## Page text
Begin

If education is only to develop a man’s faculties, without regard to giving human nature any special civil character, there is no need for the State’s interference. Among men who are really free, every form of industry becomes more rapidly improved—all the arts flourish more gracefully—all the sciences extend their range. In such a community, too, family ties become closer; parents are more eagerly devoted to the care of their children, and, in a state of greater well-being, are better able to carry out their wishes with regard to them . . . . There would, therefore, be no want of careful family training, nor of those private educational establishments which are so useful and indispensable.

Source: Wilhelm von Humboldt
German liberal and author of the influential book /The Limits of State
Action/, written in 1792.

End

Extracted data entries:
Begin

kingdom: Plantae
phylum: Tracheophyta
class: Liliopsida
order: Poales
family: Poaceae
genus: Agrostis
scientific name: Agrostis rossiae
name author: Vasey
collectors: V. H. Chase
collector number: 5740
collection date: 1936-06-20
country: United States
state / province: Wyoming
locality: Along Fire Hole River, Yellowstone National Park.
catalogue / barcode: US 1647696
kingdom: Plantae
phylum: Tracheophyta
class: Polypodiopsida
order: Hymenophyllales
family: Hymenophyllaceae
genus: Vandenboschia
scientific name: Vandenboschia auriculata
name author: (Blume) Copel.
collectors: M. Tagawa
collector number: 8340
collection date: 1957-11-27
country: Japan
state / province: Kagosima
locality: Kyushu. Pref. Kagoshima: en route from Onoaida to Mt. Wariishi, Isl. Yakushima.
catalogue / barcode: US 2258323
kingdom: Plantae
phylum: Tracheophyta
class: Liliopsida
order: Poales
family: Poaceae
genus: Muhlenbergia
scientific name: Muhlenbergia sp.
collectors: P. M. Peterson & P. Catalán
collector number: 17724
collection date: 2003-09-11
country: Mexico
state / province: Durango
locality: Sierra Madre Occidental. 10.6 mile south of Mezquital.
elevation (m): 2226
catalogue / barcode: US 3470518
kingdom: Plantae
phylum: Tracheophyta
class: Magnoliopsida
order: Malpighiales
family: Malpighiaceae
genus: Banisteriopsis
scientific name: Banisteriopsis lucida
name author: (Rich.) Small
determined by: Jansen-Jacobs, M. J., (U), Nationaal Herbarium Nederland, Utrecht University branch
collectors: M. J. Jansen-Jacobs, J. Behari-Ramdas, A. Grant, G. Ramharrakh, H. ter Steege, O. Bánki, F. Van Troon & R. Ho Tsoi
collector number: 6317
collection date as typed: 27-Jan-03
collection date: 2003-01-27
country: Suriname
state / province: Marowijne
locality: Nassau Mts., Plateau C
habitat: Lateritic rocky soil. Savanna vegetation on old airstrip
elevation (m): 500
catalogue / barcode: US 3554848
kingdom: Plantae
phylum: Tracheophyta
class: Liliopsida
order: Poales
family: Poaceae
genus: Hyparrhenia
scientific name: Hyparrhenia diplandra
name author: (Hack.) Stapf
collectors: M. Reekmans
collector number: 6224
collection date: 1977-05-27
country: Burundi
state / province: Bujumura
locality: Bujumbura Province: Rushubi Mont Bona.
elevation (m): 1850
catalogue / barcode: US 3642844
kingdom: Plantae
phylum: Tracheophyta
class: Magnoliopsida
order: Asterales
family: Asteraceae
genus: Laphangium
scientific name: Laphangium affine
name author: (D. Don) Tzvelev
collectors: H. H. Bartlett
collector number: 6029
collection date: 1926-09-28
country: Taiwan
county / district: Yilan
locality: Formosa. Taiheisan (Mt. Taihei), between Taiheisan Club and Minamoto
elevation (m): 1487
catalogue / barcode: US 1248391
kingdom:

End

## Set tasks
A. Print the passage on education and the State word for word, from "If education is" up to and including "written in 1792.".
B. Pick up the passage on education and the State after its final sentence and keep writing.

## Answers provided
A.
If education is only to develop a man’s faculties, without regard to giving human nature any special civil character, there is no need for the State’s interference. Among men who are really free, every form of industry becomes more rapidly improved—all the arts flourish more gracefully—all the sciences extend their range. In such a community, too, family ties become closer; parents are more eagerly devoted to the care of their children, and, in a state of greater well-being, are better able to carry out their wishes with regard to them . . . . There would, therefore, be no want of careful family training, nor of those private educational establishments which are so useful and indispensable.

Source: Wilhelm von Humboldt
German liberal and author of the influential book /The Limits of State
Action/, written in 1792.

B.
Topics: Education; Family

 


 

A general State education is a mere contrivance for moulding people to be exactly like one another: and as the mould in which it casts them is that which pleases the predominant power in the government, whether this be a monarch, a priesthood, an aristocracy, or the majority of the existing generation; in proportion as it is efficient and successful, it establishes a despotism over the mind, leading by natural tendency to one over the body.

Source: John Stuart Mill
On Liberty, V

Topics: Education

 


 

I cannot say that I would recommend the reading of all books, for it is not all books which are good. Read good books, and extract from them wisdom and understanding as much as you possibly can aided by the Spirit of God.

Source: Brigham Young
Life of Brigham Young, p. 218

Topics: Education

 


 

Parents have the responsibility to educate their children. No inappropriate outsider should be allowed to dictate our family’s values nor what our children are being taught... In medieval times, great fortresses were built around castles or cities to protect them from enemy attacks. In the Book of Mormon, the Nephites built fortresses to defend their families against the enemies. We must make of our homes fortresses to protect our families against the constant attacks of the adversary.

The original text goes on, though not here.